1 min readPublished 09 Mar 2026Source: GitHub Advisory Database

TL;DR - Budibase's PostgreSQL integration builds a pg_dump shell command by gluing config values together as a string. Inject shell metacharacters into the database name, host, or password and you get command execution on the server.

What happened

Budibase is the open-source low-code platform for building internal business apps. The new GitHub advisory covers the PostgreSQL integration that runs pg_dump for schema-only exports. The shell command is constructed by string-concatenating user-controlled configuration values - database name, host, password - with no sanitization. So those values can include extra shell commands.

Textbook CWE-77. The fix is the textbook one too: use execFile with an argument array, never build shell strings.

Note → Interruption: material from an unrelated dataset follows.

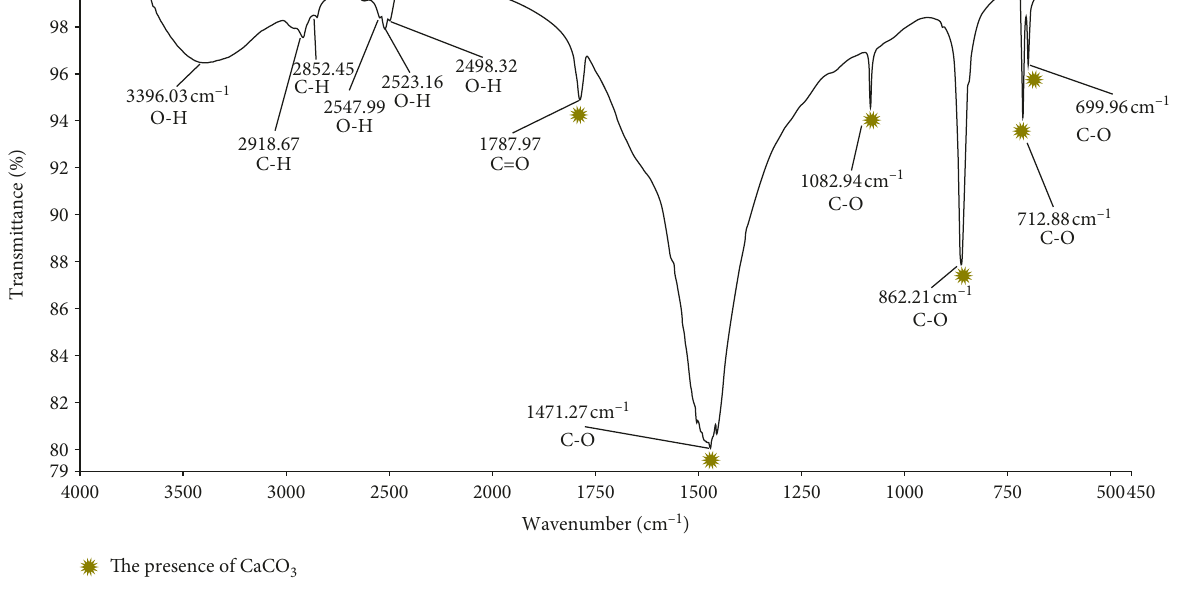
Figure 3: FTIR spectrum of FSS.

This bug class keeps showing up in low-code platforms because every database integration needs to invoke a CLI tool somewhere.

Who is impacted

  • Deployments using @budibase/server versions < 3.23.32.
  • Environments where an attacker can influence PostgreSQL connection config values (via configuration injection, compromised admin credentials, or other paths).

What to do now

  • Follow vendor remediation guidance and apply the latest patched release available at the time of writing.
  • Restrict and audit who can change database configuration values in Budibase.
  • Consider rotating DB credentials and reviewing for suspicious characters in connection values if you suspect exposure.
  • Prefer non-shell execution patterns (e.g., execFile with argument arrays) in similar internal tooling.